### Task inputs
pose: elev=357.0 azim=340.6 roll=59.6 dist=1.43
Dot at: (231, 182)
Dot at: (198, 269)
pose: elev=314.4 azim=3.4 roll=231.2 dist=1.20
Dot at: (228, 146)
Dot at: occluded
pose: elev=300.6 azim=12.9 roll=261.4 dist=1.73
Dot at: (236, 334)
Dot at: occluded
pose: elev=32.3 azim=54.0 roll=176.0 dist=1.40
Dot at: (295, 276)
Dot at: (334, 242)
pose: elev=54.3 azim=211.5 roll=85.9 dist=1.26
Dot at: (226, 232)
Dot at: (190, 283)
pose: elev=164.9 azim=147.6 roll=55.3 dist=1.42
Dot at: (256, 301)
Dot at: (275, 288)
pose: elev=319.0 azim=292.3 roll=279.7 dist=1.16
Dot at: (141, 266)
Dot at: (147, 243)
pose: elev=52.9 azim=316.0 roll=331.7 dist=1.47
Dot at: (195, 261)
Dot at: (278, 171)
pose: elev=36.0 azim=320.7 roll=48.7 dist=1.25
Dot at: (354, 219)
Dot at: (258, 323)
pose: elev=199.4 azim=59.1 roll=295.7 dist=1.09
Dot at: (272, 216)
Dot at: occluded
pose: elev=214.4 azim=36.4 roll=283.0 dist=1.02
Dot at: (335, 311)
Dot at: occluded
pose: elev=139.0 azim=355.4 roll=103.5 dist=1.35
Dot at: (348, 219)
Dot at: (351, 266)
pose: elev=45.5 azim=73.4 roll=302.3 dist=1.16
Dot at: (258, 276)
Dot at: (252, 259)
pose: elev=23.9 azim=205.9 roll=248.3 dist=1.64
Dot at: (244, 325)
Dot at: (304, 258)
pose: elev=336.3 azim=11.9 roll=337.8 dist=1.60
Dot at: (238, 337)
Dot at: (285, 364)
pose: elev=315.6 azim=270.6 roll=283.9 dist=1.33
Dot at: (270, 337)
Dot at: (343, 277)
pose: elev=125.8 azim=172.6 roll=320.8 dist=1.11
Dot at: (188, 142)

### Instruction
Reproduce the records word for word, from the very first line through the line containing "Dot at: (278, 171)", including that line.

### Answer to the task
pose: elev=357.0 azim=340.6 roll=59.6 dist=1.43
Dot at: (231, 182)
Dot at: (198, 269)
pose: elev=314.4 azim=3.4 roll=231.2 dist=1.20
Dot at: (228, 146)
Dot at: occluded
pose: elev=300.6 azim=12.9 roll=261.4 dist=1.73
Dot at: (236, 334)
Dot at: occluded
pose: elev=32.3 azim=54.0 roll=176.0 dist=1.40
Dot at: (295, 276)
Dot at: (334, 242)
pose: elev=54.3 azim=211.5 roll=85.9 dist=1.26
Dot at: (226, 232)
Dot at: (190, 283)
pose: elev=164.9 azim=147.6 roll=55.3 dist=1.42
Dot at: (256, 301)
Dot at: (275, 288)
pose: elev=319.0 azim=292.3 roll=279.7 dist=1.16
Dot at: (141, 266)
Dot at: (147, 243)
pose: elev=52.9 azim=316.0 roll=331.7 dist=1.47
Dot at: (195, 261)
Dot at: (278, 171)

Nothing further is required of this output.